GOAL OF THE EXERCISE: Omitting all images, give the entries that follow again exactly as they read.

Start of DATA RECORDS

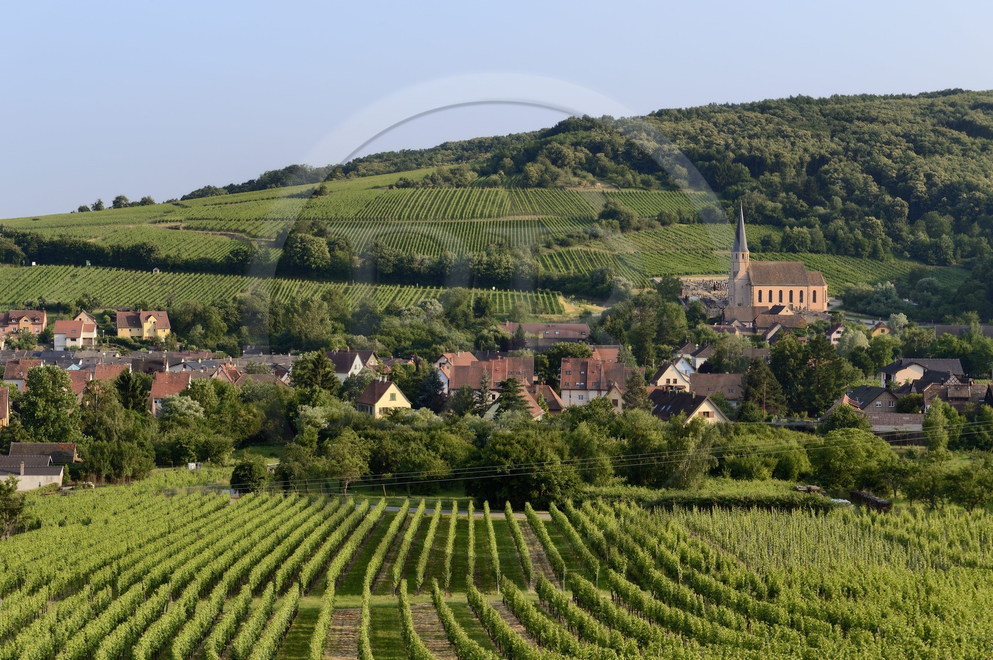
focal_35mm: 66
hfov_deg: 30.5
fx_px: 1819
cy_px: 330
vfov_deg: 20.6
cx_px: 496
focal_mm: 66
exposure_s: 1/200
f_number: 9
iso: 200
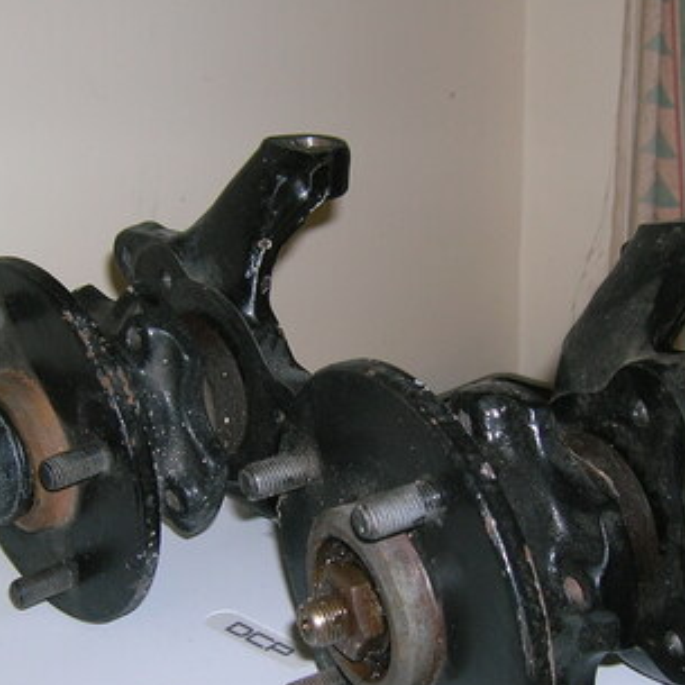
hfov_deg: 27.3
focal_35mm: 63
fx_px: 1410
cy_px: 444
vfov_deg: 27.2
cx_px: 314
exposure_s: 1/60.1
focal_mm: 5.7
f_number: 2.9
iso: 50
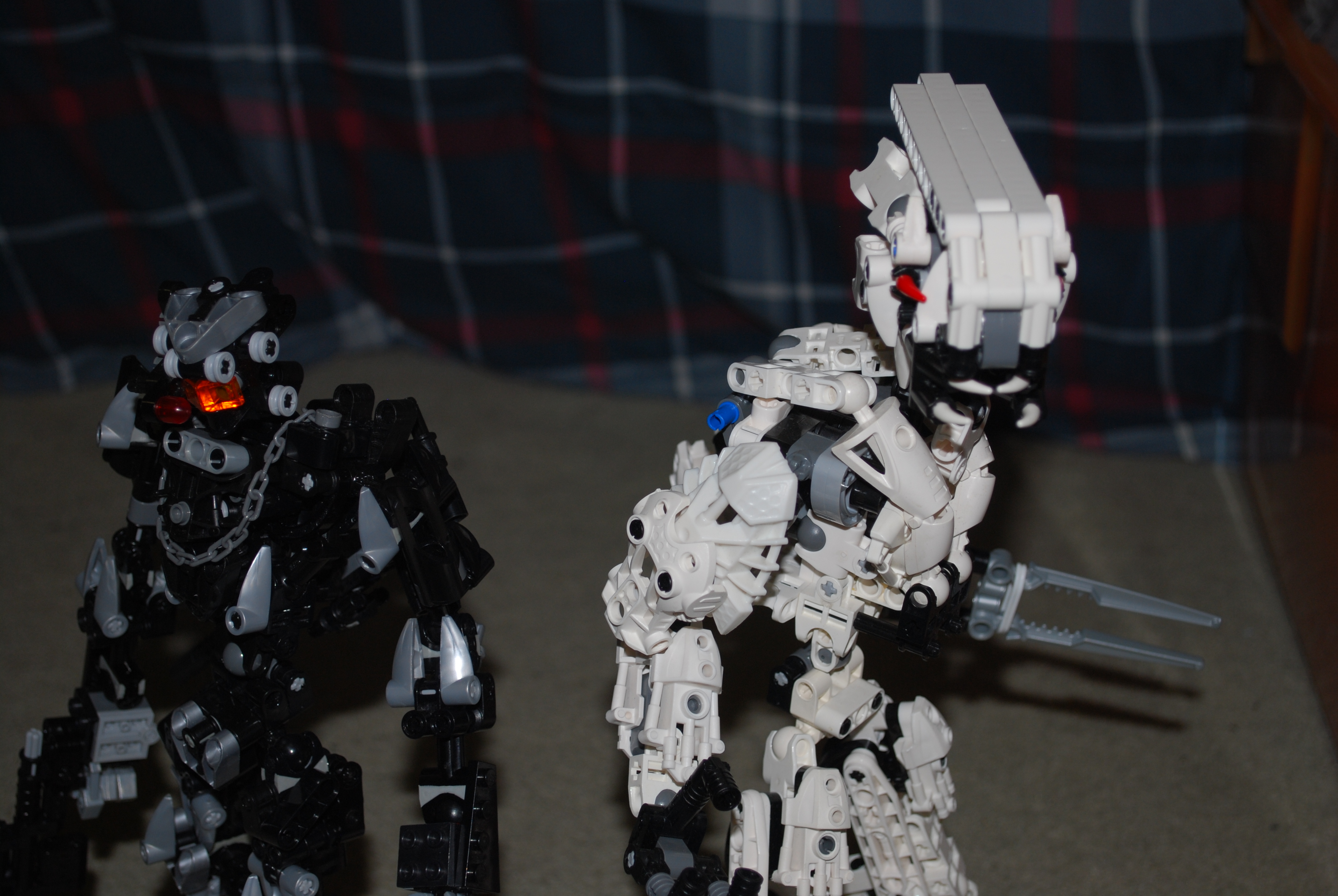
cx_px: 669
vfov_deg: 25.1
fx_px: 2009
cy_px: 448
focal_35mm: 54
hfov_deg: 36.8
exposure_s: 1/60
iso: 200
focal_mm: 36
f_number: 5.3
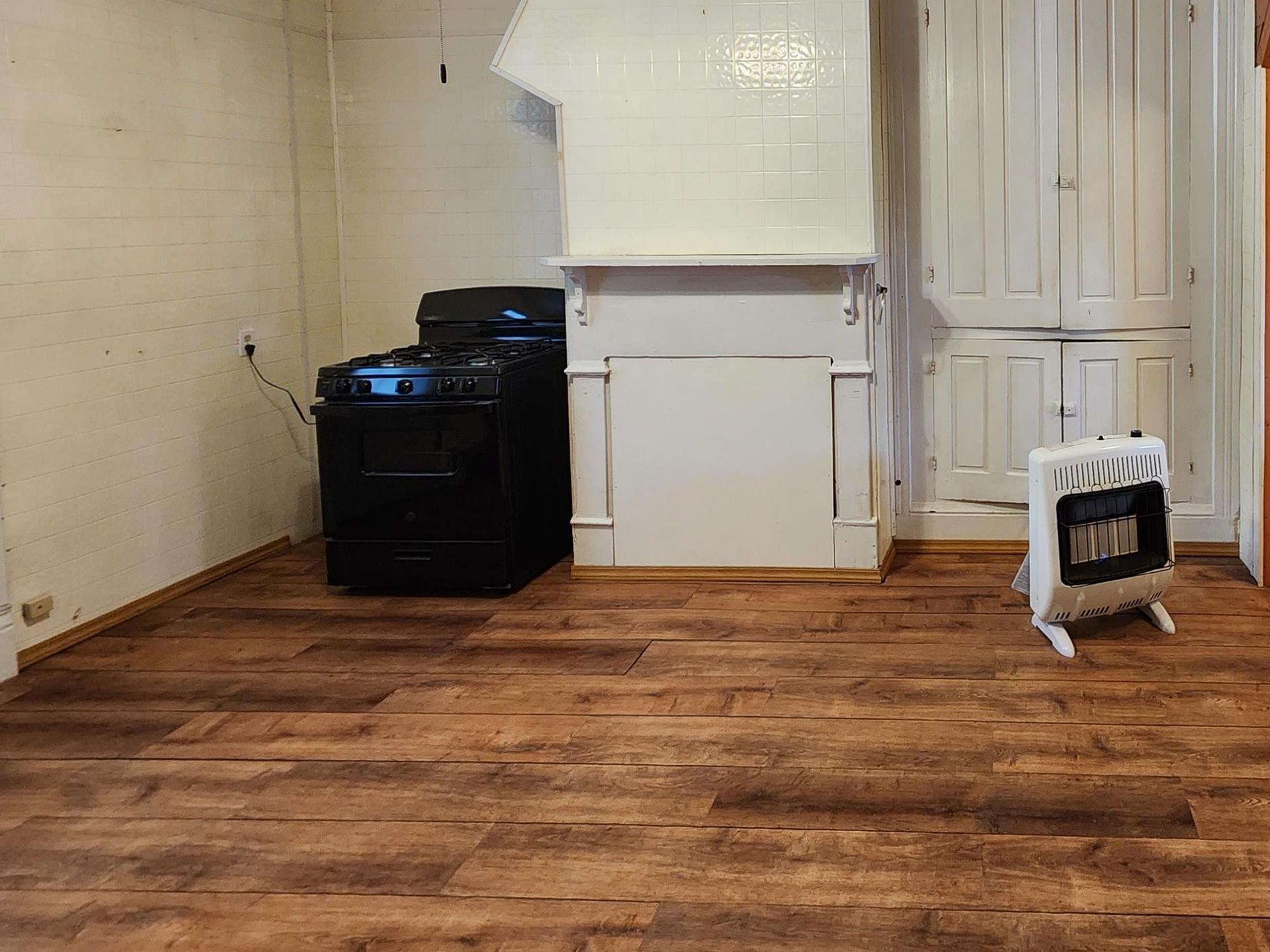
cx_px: 958
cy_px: 240
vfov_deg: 60.1
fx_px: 770
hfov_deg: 73.2
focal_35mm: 21
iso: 400
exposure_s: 1/60
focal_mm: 2.2
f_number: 2.2
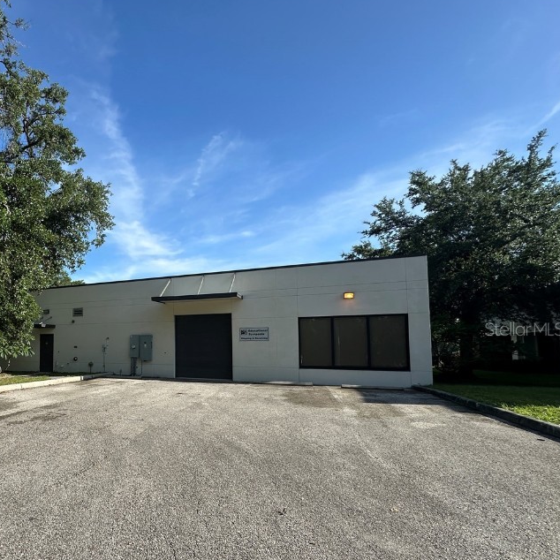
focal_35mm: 20
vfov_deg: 74.2
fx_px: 366
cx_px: 116
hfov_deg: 68.1
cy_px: 329
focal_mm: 2.22
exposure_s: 1/1366
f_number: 2.2
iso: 50
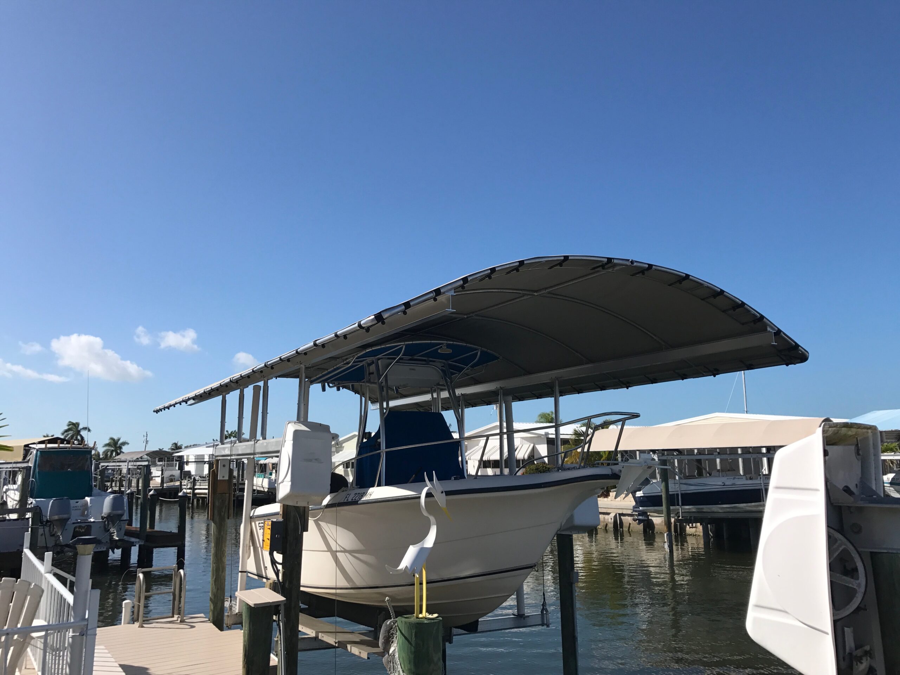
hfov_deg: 63.4
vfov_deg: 49.7
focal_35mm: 28
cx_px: 450
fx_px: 728
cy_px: 338
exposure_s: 1/3546
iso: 20
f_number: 1.8
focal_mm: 3.99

End of DATA RECORDS

RESPONSE TO THIS EXERCISE:
focal_35mm: 66
hfov_deg: 30.5
fx_px: 1819
cy_px: 330
vfov_deg: 20.6
cx_px: 496
focal_mm: 66
exposure_s: 1/200
f_number: 9
iso: 200
hfov_deg: 27.3
focal_35mm: 63
fx_px: 1410
cy_px: 444
vfov_deg: 27.2
cx_px: 314
exposure_s: 1/60.1
focal_mm: 5.7
f_number: 2.9
iso: 50
cx_px: 669
vfov_deg: 25.1
fx_px: 2009
cy_px: 448
focal_35mm: 54
hfov_deg: 36.8
exposure_s: 1/60
iso: 200
focal_mm: 36
f_number: 5.3
cx_px: 958
cy_px: 240
vfov_deg: 60.1
fx_px: 770
hfov_deg: 73.2
focal_35mm: 21
iso: 400
exposure_s: 1/60
focal_mm: 2.2
f_number: 2.2
focal_35mm: 20
vfov_deg: 74.2
fx_px: 366
cx_px: 116
hfov_deg: 68.1
cy_px: 329
focal_mm: 2.22
exposure_s: 1/1366
f_number: 2.2
iso: 50
hfov_deg: 63.4
vfov_deg: 49.7
focal_35mm: 28
cx_px: 450
fx_px: 728
cy_px: 338
exposure_s: 1/3546
iso: 20
f_number: 1.8
focal_mm: 3.99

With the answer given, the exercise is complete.